First stop was the theatre where we watched a 15 minute video explaining how the museum came to be, how it runs, and a bit about the aircraft. Then it was on to the main hangar to admire these beautifully restored and maintained aircraft, each with its own video display. Then up to the viewing platfrom which looks down on the maintenence area where engineers work on the aircraft. There are some interesting static displays and a gift shop in the meain reception area.
The Rural Museum
Temora is a town that celebrates and maintains its varied and interesting history and that is contained in the Bundawarra Centre . Within this centre are the Rural and Ambulance Museums, and the a variety of other displays of history from around the region.
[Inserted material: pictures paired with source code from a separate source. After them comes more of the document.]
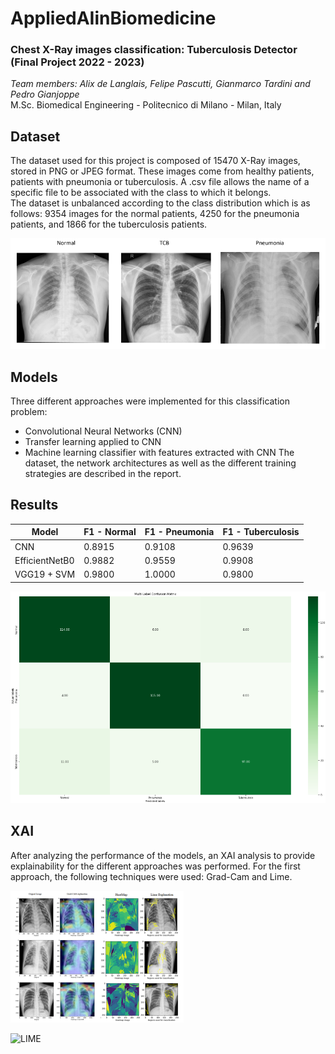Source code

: # AppliedAIinBiomedicine
### Chest X-Ray images classification: Tuberculosis Detector (Final Project 2022 - 2023)
_Team members: Alix de Langlais, Felipe Pascutti, Gianmarco Tardini and Pedro Gianjoppe_  
M.Sc. Biomedical Engineering - Politecnico di Milano - Milan, Italy

## Dataset
The dataset used for this project is composed of 15470 X-Ray images, stored in PNG or JPEG format. These images come from healthy patients, patients with pneumonia or tuberculosis. A .csv file allows the name of a specific file to be associated with the class to which it belongs.  
The dataset is unbalanced according to the class distribution which is as follows: 9354 images for the normal patients, 4250 for the pneumonia patients, and 1866 for the tuberculosis patients.

![img](https://github.com/Adelanglais/AppliedAIinBiomedicine/blob/111de3d380857be3e0d20068a6ca7931acb31981/dataset_example.png)

## Models
Three different approaches were implemented for this classification problem:  
+ Convolutional Neural Networks (CNN)
+ Transfer learning applied to CNN
+ Machine learning classifier with features extracted with CNN
The dataset, the network architectures as well as the different training strategies are described in the report.

## Results

| Model          | F1 - Normal | F1 - Pneumonia | F1 - Tuberculosis |
| -------------- | ----------- | -------------- | ----------------- |
| CNN            | 0.8915      | 0.9108         | 0.9639            |
| EfficientNetB0 | 0.9882      | 0.9559         | 0.9908            |
| VGG19 + SVM    | 0.9800      | 1.0000         | 0.9800            |

![confusion_matrix](https://github.com/Adelanglais/AppliedAIinBiomedicine/blob/bc681b3f80c1eee891fcce6795c2e1981b0cda74/confusion_matrix.png)

## XAI
After analyzing the performance of the models, an XAI analysis to provide explainability for the different
approaches was performed. For the first approach, the following techniques were used: Grad-Cam and Lime.

![GRAD_CAM](https://github.com/Adelanglais/AppliedAIinBiomedicine/blob/6bdc12e9624242b6d2155eea16fb0c31902c05d3/GradCam_XAI.png)

![LIME]()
The Rural Museum has literally dozens of pieces of well kept and functioning farm machinery – tractors, harvesters and other agricultural equipment going back to the horse and cart!
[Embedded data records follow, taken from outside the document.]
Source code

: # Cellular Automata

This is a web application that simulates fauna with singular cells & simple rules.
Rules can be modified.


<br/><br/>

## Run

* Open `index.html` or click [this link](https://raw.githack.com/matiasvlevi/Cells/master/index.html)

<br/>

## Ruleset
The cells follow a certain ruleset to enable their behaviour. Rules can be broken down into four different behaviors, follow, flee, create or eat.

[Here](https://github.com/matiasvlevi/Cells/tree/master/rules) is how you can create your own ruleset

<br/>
Geology fans will find lots to intrigue them in the rock and mineral collection – and who can resist a good fossil.
You can also see the cabin where cricketing legend Don Bradman spent three years of his childhood on a local farm. The cabin was relocated to the museum in the 1980s and is a reminder of the humble circustances of many people in the early years of the 1900s. The interior is a bit of an eye opener – very snug by todays standards. Many modern-day kitchens are bigger than the entire cabin.
Along side the permanent exhibits which capture changing social and tecnological times, there is a collection of Rural Fire Service vehicles and the separate Ambulance Museum in the grounds. You can easily spend a few hours wandering around this museum. Volunteers were on hand to assist and explain.
A walk by the lake
Just out of town passed the airport is Temora’s 22.5 hectare manmade Lake Centenary. The lake has an average depth of 2m and is used for local water sport – skiing, boating, v8 jet boats.
But there’s also more peaceful pursuits like fishing and swimming and you can take a lovely stroll around the lake walking track. It’s a great place for a picnic. There’s a coffee van there on some days too.
Where we stayed
There are a number of options in Temora – but on this occasion we stayed at Revive Central Apartments (see pictures above). There are one and two bedroom options for short and longer term stays. Located a conveninet walk to the main street and dining venues, but you also have facilities to cook at home if you want to.
Where we ate
We enjoyed a delicious light lunch at Diamonds and Dust in Hospkins Street (see pictures above). It’s housed in an historic turn of the century merchants building. Inside you’ll find a varied collection of homewares, art and craft and you can get a great coffee and a light meal too.
We called in for dinner at the Spanish Art Deco Hotel Temora, also in Hospkins Street (see pictures above). Friendly service, cold beer and great pub style meals and pizza. While you are enjoying yourmeal, check out the Art Deco detail in the windows at the back. Fascinating.